La visibilità è una costrizione delle società democratiche , se sono un soggetto pubblico sono costretto ad essere visibile perché sono controllate le mie azioni 24 ore al giorno. Il web rende tutto questo ancora più evidente. Quello che è più difficile è riuscire a renderlo anche convocativo. Non soltanto il luogo in cui io mi metto in vetrina, ma anche il luogo, e il web lo potrebbe essere ma è difficile gestirlo, anche il luogo dove io raccolgo mozioni, posizioni, punti di vista. Si tratta di una disarticolazione delle funzioni che una volta avevano i partiti: raccogliere e canalizzare la domanda politica che i vari portatori di interesse aveva in merito alle questioni più disparate. Oggi questa cosa non ha più bisogno della mediazione dei partiti. Attraverso il web si potrebbe fare ma ancora non ci sono i meccanismi perchè questa partecipazione sia reale.
Lsdi: Nei prossimi anni saranno i cittadini a scrivere il programma di governo su un’agenda elettronica e vincerà chi saprà utilizzare al meglio la potenza del web. Tu come la pensi?
Carlo Sorrentino: Il limite della democrazia digitale è che postula tutti cittadini nazionali e competenti. Invece non lo siamo e lo saremo sempre meno. Proviamo a leggere la legge Finanziaria appena licenziata dal Governo e cerchiamo di capirci qualcosa. Cerchiamo egoisticamente di capire come volgerla al nostro interesse di artigiani, oppure commercianti, oppure semplici cittadini. Anche volendo solo cercare di capire quello che più conviene ad ognuno di noi è praticamente impossibile comprenderla.
Il punto è: quali nuove forme di mediazione poter andare a trovare? Oggi potenzialmente tutti i cittadini con il web possono accedere, dire la loro etc.etc. Ma perché questo ancora non funziona?
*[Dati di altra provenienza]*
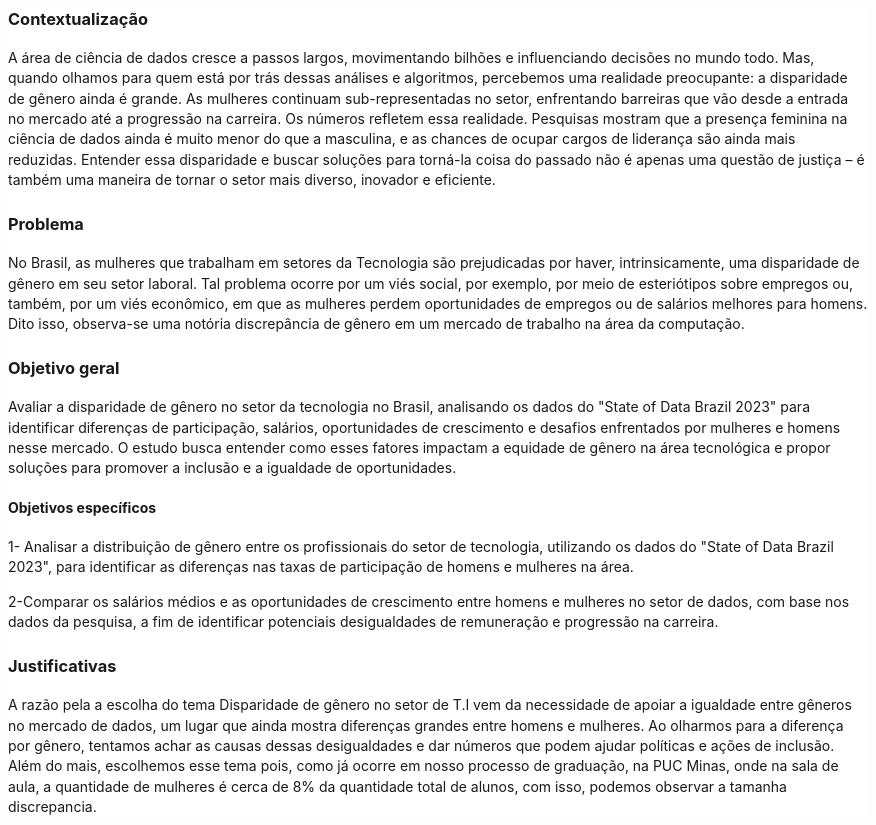 ###    Contextualização

A área de ciência de dados cresce a passos largos, movimentando bilhões e influenciando decisões no mundo todo. Mas, quando olhamos para quem está por trás dessas análises e algoritmos, percebemos uma realidade preocupante: a disparidade de gênero ainda é grande. As mulheres continuam sub-representadas no setor, enfrentando barreiras que vão desde a entrada no mercado até a progressão na carreira.
Os números refletem essa realidade. Pesquisas mostram que a presença feminina na ciência de dados ainda é muito menor do que a masculina, e as chances de ocupar cargos de liderança são ainda mais reduzidas. Entender essa disparidade e buscar soluções para torná-la coisa do passado não é apenas uma questão de justiça – é também uma maneira de tornar o setor mais diverso, inovador e eficiente.

###    Problema

No Brasil, as mulheres que trabalham em setores da Tecnologia são prejudicadas por haver, intrinsicamente, uma disparidade de gênero em seu setor laboral. Tal problema ocorre por um viés social, por exemplo, por meio de esteriótipos sobre empregos ou, também, por um viés econômico, em que as mulheres perdem oportunidades de empregos ou de salários melhores para homens.
Dito isso, observa-se uma notória discrepância de gênero em um mercado de trabalho na área da computação.



###    Objetivo geral

Avaliar a disparidade de gênero no setor da tecnologia no Brasil, analisando os dados do 
"State of Data Brazil 2023" para identificar diferenças de participação, salários, 
oportunidades de crescimento e desafios enfrentados por mulheres e homens nesse mercado. 
O estudo busca entender como esses fatores impactam a equidade de gênero na área tecnológica e 
propor soluções para promover a inclusão e a igualdade de oportunidades.

####    Objetivos específicos

1- Analisar a distribuição de gênero entre os profissionais do setor de tecnologia, utilizando os dados do 
"State of Data Brazil 2023", para identificar as diferenças nas taxas de participação de homens e mulheres na área.

2-Comparar os salários médios e as oportunidades de crescimento entre homens e mulheres no setor de dados, 
com base nos dados da pesquisa, a fim de identificar potenciais desigualdades de remuneração e progressão na carreira.



###    Justificativas

A razão pela a escolha do tema Disparidade de gênero no setor de T.I vem da necessidade de apoiar a igualdade entre gêneros no mercado de dados, 
um lugar que ainda mostra diferenças grandes entre homens e mulheres. Ao olharmos para a diferença por gênero, 
tentamos achar as causas dessas desigualdades e dar números que podem ajudar políticas e ações de inclusão. 
Além do mais, escolhemos esse tema pois, como já ocorre em nosso processo de graduação, na PUC Minas, onde na sala de aula, a quantidade de mulheres 
é cerca de 8% da quantidade total de alunos, com isso, podemos observar a tamanha discrepancia.
͏
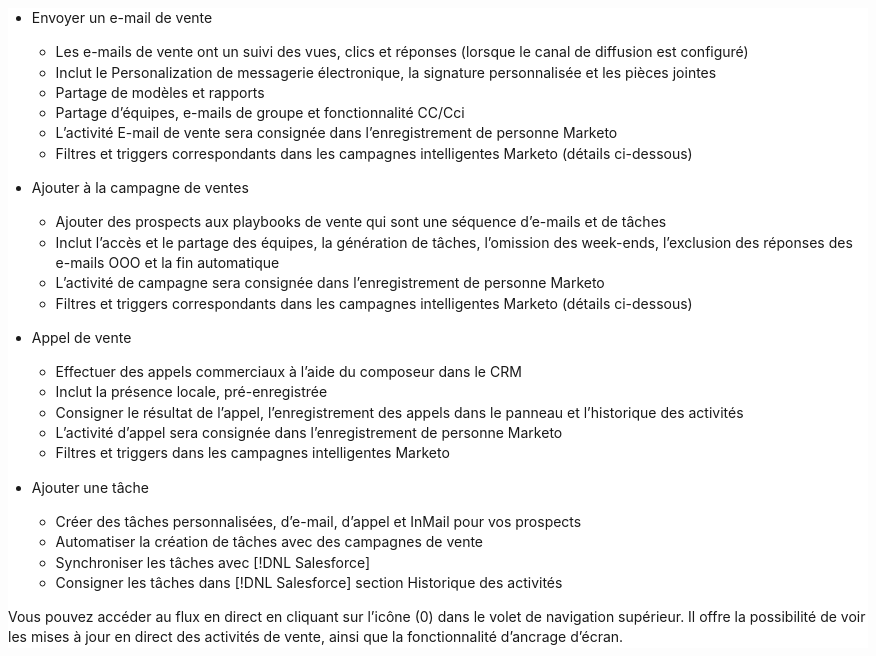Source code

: * Envoyer un e-mail de vente
   * Les e-mails de vente ont un suivi des vues, clics et réponses (lorsque le canal de diffusion est configuré)
   * Inclut le Personalization de messagerie électronique, la signature personnalisée et les pièces jointes
   * Partage de modèles et rapports
   * Partage d’équipes, e-mails de groupe et fonctionnalité CC/Cci
   * L’activité E-mail de vente sera consignée dans l’enregistrement de personne Marketo
   * Filtres et triggers correspondants dans les campagnes intelligentes Marketo (détails ci-dessous)

* Ajouter à la campagne de ventes
   * Ajouter des prospects aux playbooks de vente qui sont une séquence d’e-mails et de tâches
   * Inclut l’accès et le partage des équipes, la génération de tâches, l’omission des week-ends, l’exclusion des réponses des e-mails OOO et la fin automatique
   * L’activité de campagne sera consignée dans l’enregistrement de personne Marketo
   * Filtres et triggers correspondants dans les campagnes intelligentes Marketo (détails ci-dessous)

* Appel de vente
   * Effectuer des appels commerciaux à l’aide du composeur dans le CRM
   * Inclut la présence locale, pré-enregistrée
   * Consigner le résultat de l’appel, l’enregistrement des appels dans le panneau et l’historique des activités
   * L’activité d’appel sera consignée dans l’enregistrement de personne Marketo
   * Filtres et triggers dans les campagnes intelligentes Marketo

* Ajouter une tâche
   * Créer des tâches personnalisées, d’e-mail, d’appel et InMail pour vos prospects
   * Automatiser la création de tâches avec des campagnes de vente
   * Synchroniser les tâches avec [!DNL Salesforce]
   * Consigner les tâches dans [!DNL Salesforce] section Historique des activités

Vous pouvez accéder au flux en direct en cliquant sur l’icône (0) dans le volet de navigation supérieur. Il offre la possibilité de voir les mises à jour en direct des activités de vente, ainsi que la fonctionnalité d’ancrage d’écran.
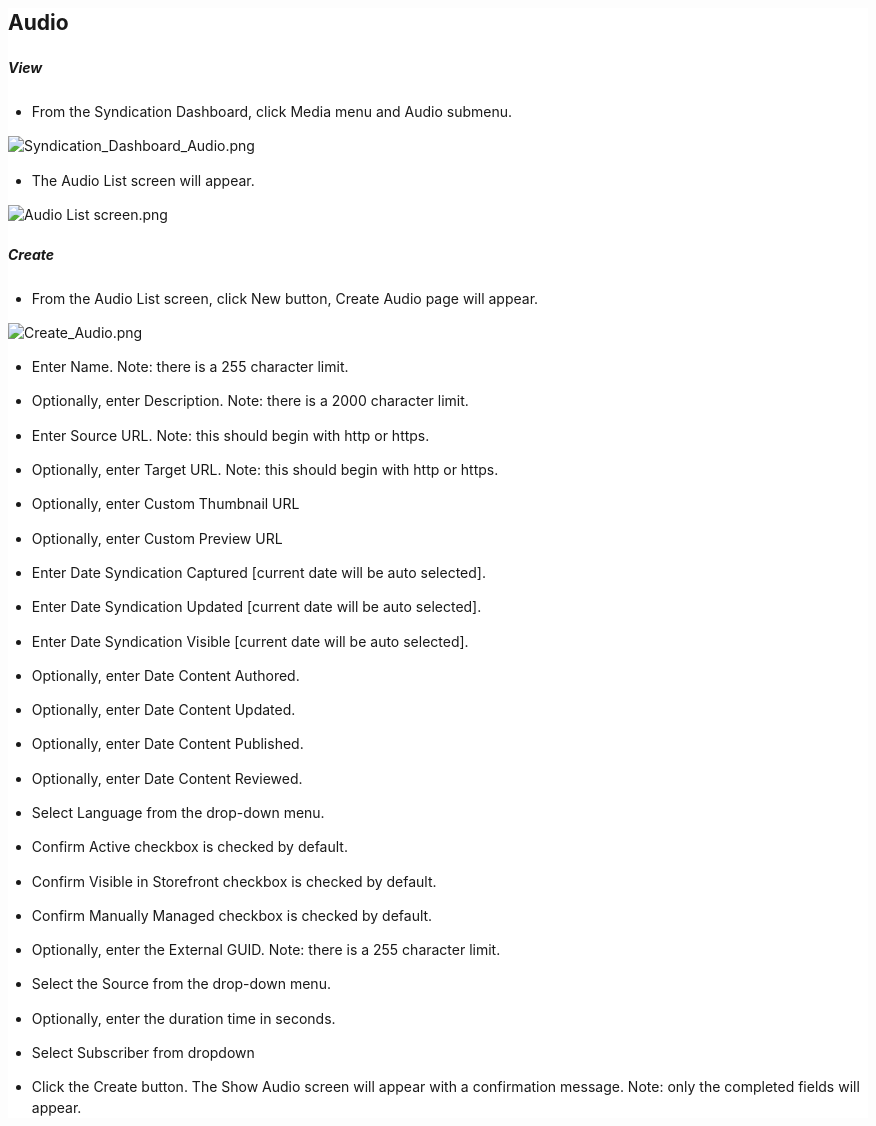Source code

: 
## Audio

##### **View**

+ From the Syndication Dashboard, click Media menu and Audio submenu.  

![Syndication_Dashboard_Audio.png](https://bitbucket.org/repo/X7nKza/images/2923537894-Syndication_Dashboard_Audio.png)

+ The Audio List screen will appear.  

![Audio List screen.png](https://bitbucket.org/repo/X7nKza/images/3130562716-Audio%20List%20screen.png)

##### **Create**

+ From the Audio List screen, click New button, Create Audio page will appear.

![Create_Audio.png](https://bitbucket.org/repo/X7nKza/images/3738920829-Create_Audio.png)

+ Enter Name.  Note: there is a 255 character limit.

+ Optionally, enter Description.  Note: there is a 2000 character limit.

+ Enter Source URL.  Note: this should begin with http or https.

+ Optionally, enter Target URL.  Note: this should begin with http or https.

+ Optionally, enter Custom Thumbnail URL

+ Optionally, enter Custom Preview URL

+ Enter Date Syndication Captured [current date will be auto selected].

+ Enter Date Syndication Updated [current date will be auto selected].

+ Enter Date Syndication Visible [current date will be auto selected].

+ Optionally, enter Date Content Authored.

+ Optionally, enter Date Content Updated.

+ Optionally, enter Date Content Published.

+ Optionally, enter Date Content Reviewed.

+ Select Language from the drop-down menu.

+ Confirm Active checkbox is checked by default.

+ Confirm Visible in Storefront checkbox is checked by default.

+ Confirm Manually Managed checkbox is checked by default.

+ Optionally, enter the External GUID.  Note: there is a 255 character limit.

+ Select the Source from the drop-down menu.

+ Optionally, enter the duration time in seconds.

+ Select Subscriber from dropdown

+ Click the Create button.  The Show Audio screen will appear with a confirmation message.  Note: only the completed fields will appear.
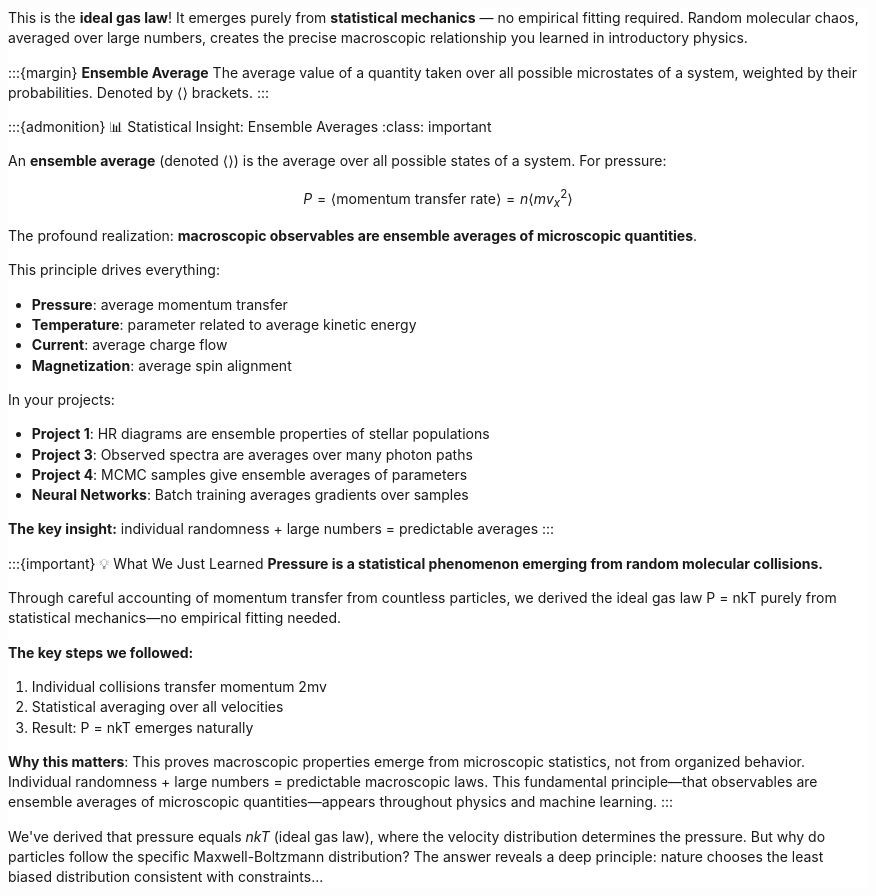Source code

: This is the **ideal gas law**! It emerges purely from **statistical mechanics** — no empirical fitting required. Random molecular chaos, averaged over large numbers, creates the precise macroscopic relationship you learned in introductory physics.

:::{margin}
**Ensemble Average** The average value of a quantity taken over all possible microstates of a system, weighted by their probabilities. Denoted by $\langle \rangle$ brackets.
:::

:::{admonition} 📊 Statistical Insight: Ensemble Averages
:class: important

An **ensemble average** (denoted $\langle \rangle$) is the average over all possible states of a system. For pressure:

$$P = \langle\text{momentum transfer rate}\rangle = n\langle mv_x^2\rangle$$

The profound realization: **macroscopic observables are ensemble averages of microscopic quantities**.

This principle drives everything:

- **Pressure**: average momentum transfer
- **Temperature**: parameter related to average kinetic energy
- **Current**: average charge flow
- **Magnetization**: average spin alignment

In your projects:

- **Project 1**: HR diagrams are ensemble properties of stellar populations
- **Project 3**: Observed spectra are averages over many photon paths
- **Project 4**: MCMC samples give ensemble averages of parameters
- **Neural Networks**: Batch training averages gradients over samples

**The key insight:** individual randomness + large numbers = predictable averages
:::

:::{important} 💡 What We Just Learned
**Pressure is a statistical phenomenon emerging from random molecular collisions.**

Through careful accounting of momentum transfer from countless particles, we derived the ideal gas law P = nkT purely from statistical mechanics—no empirical fitting needed. 

**The key steps we followed:**

1. Individual collisions transfer momentum 2mv
2. Statistical averaging over all velocities  
3. Result: P = nkT emerges naturally

**Why this matters**: This proves macroscopic properties emerge from microscopic statistics, not from organized behavior. Individual randomness + large numbers = predictable macroscopic laws. This fundamental principle—that observables are ensemble averages of microscopic quantities—appears throughout physics and machine learning.
:::

We've derived that pressure equals $nkT$ (ideal gas law), where the velocity distribution determines the pressure. But why do particles follow the specific Maxwell-Boltzmann distribution? The answer reveals a deep principle: nature chooses the least biased distribution consistent with constraints...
Perché c’è bisogno di strutturare altri luoghi della mediazione che non saranno più i partiti, o i notabili di una volta, o ancora le corporazioni così come le conosciamo; cosa saranno però ancora non ci è chiaro. Per ora noi vediamo che le cose che hanno ancora maggior fortuna sono delle microlobbies, assolutamente meritorie, ma che sono portatrici di interessi molto specifici. Bisogna invece scoprire come usare il web come luogo di convocazione che ridefinisca nuovi sistemi di mediazione.